╭─ Supplied text

My Texas escapades were cut short when I was diagnosed, then undiagnosed, then re-diagnosed with Lyme Disease. The end of my six-month internship was nearing, but I’d been hired on for an additional one-year commitment as an apprentice. That position would entail an increased load of medical work in the animal clinic coupled with an advanced leadership role. I’d still be living in a trailer with six other people, but The Apprentice Trailer instead of one of three intern trailers. I was excited in many ways but also beginning to doubt my abilities as I noticed my body slowly getting weaker. Soon, standing became an actual task. My arms ached when I reached for things above my head. The joints in my fingers screamed with fire when I pressed syringes to release gruel into the crying mouths of baby birds.
My roommate, Brandi, had recently gone to the urgent care after feeling tired and nauseous. These symptoms alone could have been linked to the common flu or simply heat exhaustion. However, a tell-tale bull’s-eye rash on her stomach suggested a tick might be to blame. Sure enough, a blood test revealed that she had Lyme Disease. Once on antibiotics, she began to feel much better.
Initially overlooking my increasing fatigue and acute pain as the result of being over-worked, I started to become concerned after speaking with my supervisor and asking for a lightened work load. I spent a week manning the phone hotline, working the normal 9-5 desk job, but just taking down notes from callers with a pen or keyboard created a nauseating pain. At times my joints were so stiff, I had to try using my left hand, only to find those joints stiffened just as quickly. It was time to hit up the doctor.
Offering a brief overview of my day-to-day interactions with animals, the doctor asked if there was any possibility that I could have been exposed to Lyme Disease.
“Funny that you should ask,” I commented. “My roommate was just treated for Lyme.” In fact, I could very easily have been exposed to a deer tick seeing as I spent days working in the deer yard nursing more than fifty orphaned fawns. I didn’t have that bulls-eye rash, though, like my roommate had. The rash occurs in 80-90% of infected cases. I guess I’ve never really fit into the standard “norm.”

╰─
╭─ Raw data

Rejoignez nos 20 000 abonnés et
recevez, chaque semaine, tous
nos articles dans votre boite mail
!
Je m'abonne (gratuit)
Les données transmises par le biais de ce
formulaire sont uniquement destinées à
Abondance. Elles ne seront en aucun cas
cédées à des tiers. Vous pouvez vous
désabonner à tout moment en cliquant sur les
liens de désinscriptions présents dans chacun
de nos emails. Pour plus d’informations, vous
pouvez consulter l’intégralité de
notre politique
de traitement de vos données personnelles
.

╰─

● **What you will do**
• 1. In the Lyme disease text, in what percentage of infected cases does the rash occur?
• 2. Please duplicate the part of the Lyme disease text starting with "My roommate, Brandi, had" and going on through "feel much better.".

● **Answers for each item**
• 1. 80-90%

• 2.
My roommate, Brandi, had recently gone to the urgent care after feeling tired and nauseous. These symptoms alone could have been linked to the common flu or simply heat exhaustion. However, a tell-tale bull’s-eye rash on her stomach suggested a tick might be to blame. Sure enough, a blood test revealed that she had Lyme Disease. Once on antibiotics, she began to feel much better.